I bought some wallpaper the other day. Just four yards of it. It has enormous dragonflies on it–each one is 2 feet across, a pen and ink drawing done in exquisite detail.
Don’t ask me why.
When I was young I was told that dragonflies sewed your mouth shut. I can clearly remember knowing that and believing it as a child. Yet when I ask other people, no one else had ever heard of such a thing. Is it a ethnic thing that came from my parents? Was it just an off-the-cuff remark that some joking adult told me and which I always believed? I don’t know.
I mentioned it to a woman I worked with once. She had never heard of their sewing mouths shut, but she told me a much, more horrific tale about her and dragonflies.
She was a little girl around seven or eight and there was a copse of trees behind the house where she lived, ringed by a swatch of tall, wild grass.
One day when she was playing in or walking through the high grasses, three slightly older boys molested her. They dragged her to a clearing in the woods and the weapon they used was a dragonfly. They pinned down her arms and legs and waved the dragonfly in front of her face while they groped her and de-pants her. For her, a dragonfly meant much more than a silly wives’ tale about sewing children’s mouth shut.
What more can one say?
And where are those boys? What have they become? Do the remember that hell they visited on that little girl?

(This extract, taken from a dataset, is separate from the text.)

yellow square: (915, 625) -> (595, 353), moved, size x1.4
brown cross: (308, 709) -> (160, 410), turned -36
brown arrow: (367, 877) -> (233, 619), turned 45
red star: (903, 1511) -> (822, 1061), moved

I have outgrown my fear of dragonflies–in fact, now I find them beautiful and graceful. But I am sure that that young girl, now a woman in her 60s, never has.
I, too, was told by my grandmother that dragonflies would sew my mouth shut if I ever told a lie, and I was a very little girl so I believed her and pestered and pestered her to tell me more. She said ” Just like a needle and thread does, they’ll sew your mouth shut quick as a wink!” I was already afraid of them and still find their flying close to me uncomfortable although I love their beauty and adore the tiny bright blue and red ones that are prettier, at least to me, than the large
dark ones. My grandmother was English and Scotch-Irish.
Yes, my people are Irish, so I assumed it was a story that originated there abouts. But one person from Romania sited the same story and assumed it was Eastern European. I guess these things have a life of their own. Thank you for reading.
I grew up on a farm in NH and thats one thing I remember the most being said to me, and I’m a white farm girl..Lol and all my friends and family were told the same story, however, my husband is from Boston and has never heard of it… And he’s Italian.. I Love dragonflies, I actually have a tattoo of one that makes up letters for my daughters name.. And her room was decorated with stencils that I made when she was a toddler..
Yes, it’s odd where these stories come from. Thanks for reading.
I have heared the story with seweing mouths… 🙂
but I find dragonflies simply amazing, they look like living perfect robots to me… they are graceful, colorful, beautiful… in fact they make me smile…
Thank you for this post. John, I have great dragonflies memories…
Ela, I have met only one other person who knew the “sewing the mouth” story. Her parents were Turkish and Italian, so maybe it’s an eastern European story. But my parents are Irish and that’s where I heard it from. Despite it all, they are magnificent and beautiful
By the way, I loved the video. It made me smile.
Good. If you smiled that has made my day! 🙂
And yes, it might be an eastern European story, I am Romanian, so that’s the only explanation…
Even so I adore dragonflies and at some point in my life I was desperately trying to make photos of them, but they were so fast that I hardly managed… 🙂
That’s a powerful story, John.
Did you know that we Bones girls collect dragonflies in honor of our Mom? I’ll tell you the story someday…Jane McCaney and her girls also collect dragonflies in honor of her late grandson. It’s a strong symbol for many us, for whatever it represents. When you become aware of dragonflies, you find that, suddenly, they are EVERYWHERE!
Yeah, they are fascinating things. The shimmer…the wing-span..the flight. And yet, now, I carry this women’s story with me as a sort of counterbalance.